Hoje, no meu retorno ao vasto e firme solo, mal contenho as pernas trêmulas e desacostumadas, que anseiam pela dança cálida e contínua. E o céu não passa de uma casa de mortos, cinza triste e desolado, de um azul ilusório e irreal.

Tuesday, September 13, 2005

Quando eles nasceram

Quando Neruda nasceu deve ter sido um dia chuvoso, meio cinzento, meio água como era ele.
Já Quintana deve ter rebentado escapando liso do parto normal, mas num dia cheirando a flor meio campestre, seu pai fumando um charuto.
E se o dia em que se lançou ao mundo dos homens Clarice Lispector tiver sido de sol, é de se estranhar, mas sua mãe certamente estava pálida naquele minuto do parto, e suas faces rosadas só se restabeleceram dias depois.
E imaginem Itabira em festa quando correndo atônita a mãe de Drummond foi às pressas dar à luz, era noite e ele com os olhos miúdos, nem os abriu muito, nasceu e foi posto a dormir.

Novamente eu

Longe das cores e das coisas, ela brincou com seu corpo nu na madrugada fria dentro daquele lago.
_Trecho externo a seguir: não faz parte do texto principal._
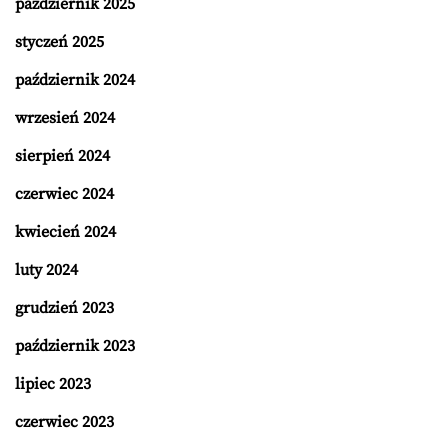
październik 2025
styczeń 2025
październik 2024
wrzesień 2024
sierpień 2024
czerwiec 2024
kwiecień 2024
luty 2024
grudzień 2023
październik 2023
lipiec 2023
czerwiec 2023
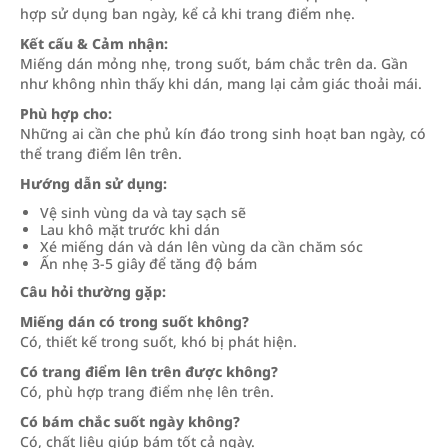
hợp sử dụng ban ngày, kể cả khi trang điểm nhẹ.
Kết cấu & Cảm nhận:
Miếng dán mỏng nhẹ, trong suốt, bám chắc trên da. Gần
như không nhìn thấy khi dán, mang lại cảm giác thoải mái.
Phù hợp cho:
Những ai cần che phủ kín đáo trong sinh hoạt ban ngày, có
thể trang điểm lên trên.
Hướng dẫn sử dụng:
Vệ sinh vùng da và tay sạch sẽ
Lau khô mặt trước khi dán
Xé miếng dán và dán lên vùng da cần chăm sóc
Ấn nhẹ 3-5 giây để tăng độ bám
Câu hỏi thường gặp:
Miếng dán có trong suốt không?
Có, thiết kế trong suốt, khó bị phát hiện.
Có trang điểm lên trên được không?
Có, phù hợp trang điểm nhẹ lên trên.
Có bám chắc suốt ngày không?
Có, chất liệu giúp bám tốt cả ngày.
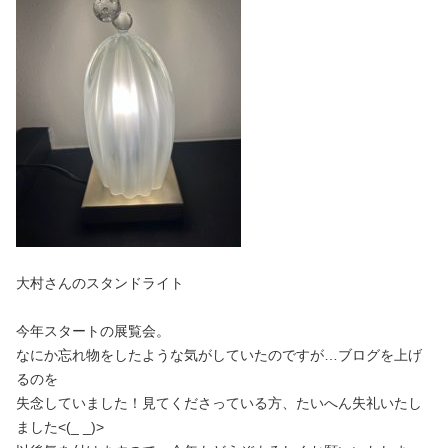
大村さんのスタンドライト
今年スタートの展覧会。
なにか忘れ物をしたような気がしていたのですが…ブログを上げ
るのを
失念していました！見てくださっている方、たいへん失礼いたし
ました<(_ _)>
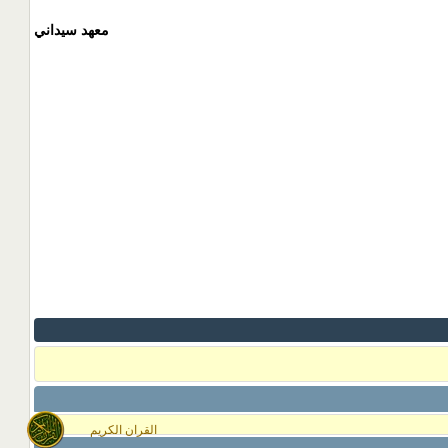
معهد سيداني
القران الكريم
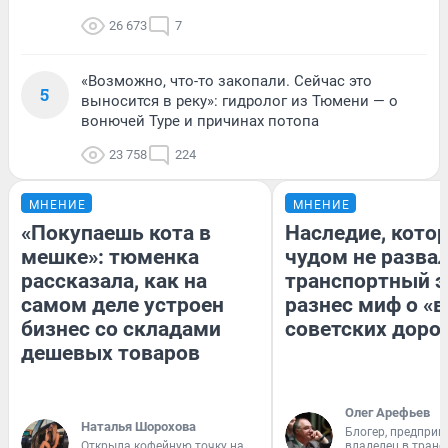
26 673
7
«Возможно, что-то закопали. Сейчас это
5
выносится в реку»: гидролог из Тюмени — о
вонючей Туре и причинах потопа
23 758
224
МНЕНИЕ
МНЕНИЕ
«Покупаешь кота в
Наследие, кото
мешке»: тюменка
чудом не разва
рассказала, как на
транспортный э
самом деле устроен
разнес миф о «
бизнес со складами
советских доро
дешевых товаров
Олег Арефьев
Наталья Шорохова
Блогер, предприн
Открыла кофейную точку на
владелец в тран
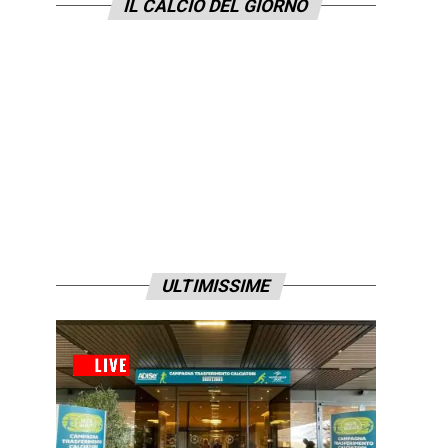
IL CALCIO DEL GIORNO
ULTIMISSIME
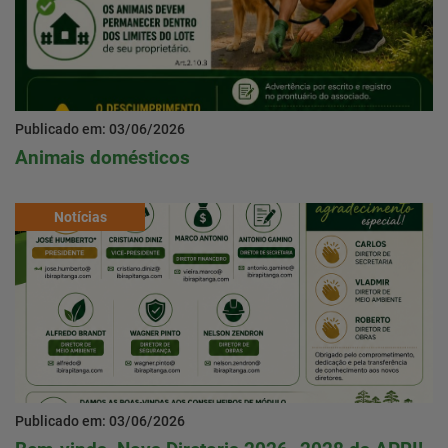
Publicado em: 03/06/2026
Animais domésticos
Notícias
Publicado em: 03/06/2026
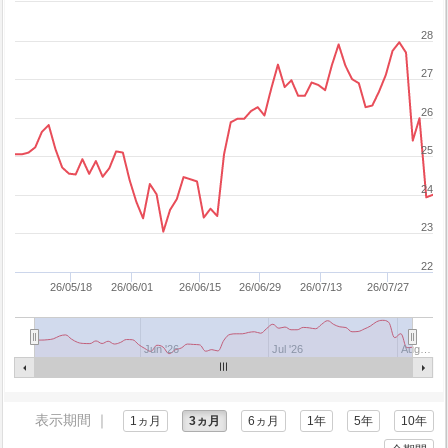
28
27
26
25
24
23
22
26/05/18
26/06/01
26/06/15
26/06/29
26/07/13
26/07/27
Jun '26
Jul '26
Aug…
表示期間 ｜
1ヵ月
3ヵ月
6ヵ月
1年
5年
10年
Eram seus sonhos, seu gozo, seu medo, alma, as aflições e os desejos todos ali mergulhados nela e na água.
Quando se viu, as gotas escorrendo a tomaram como se fossem as mãos daquele que a queria e não a tocava.
Como fossem sinos mudos na noite, duas árvores pendiam e dançavam sobre ela, que, estendida sobre a terra úmida, deliciava-se simplesmente por ali estar, livre das coisas e das cores, longe dos olhos, dos homens e das palavras. Ela era ali toda sua, só e fria como a madrugada, meio inteira, meio vazia, mas completamente irmã do vento triste, assim tão nua.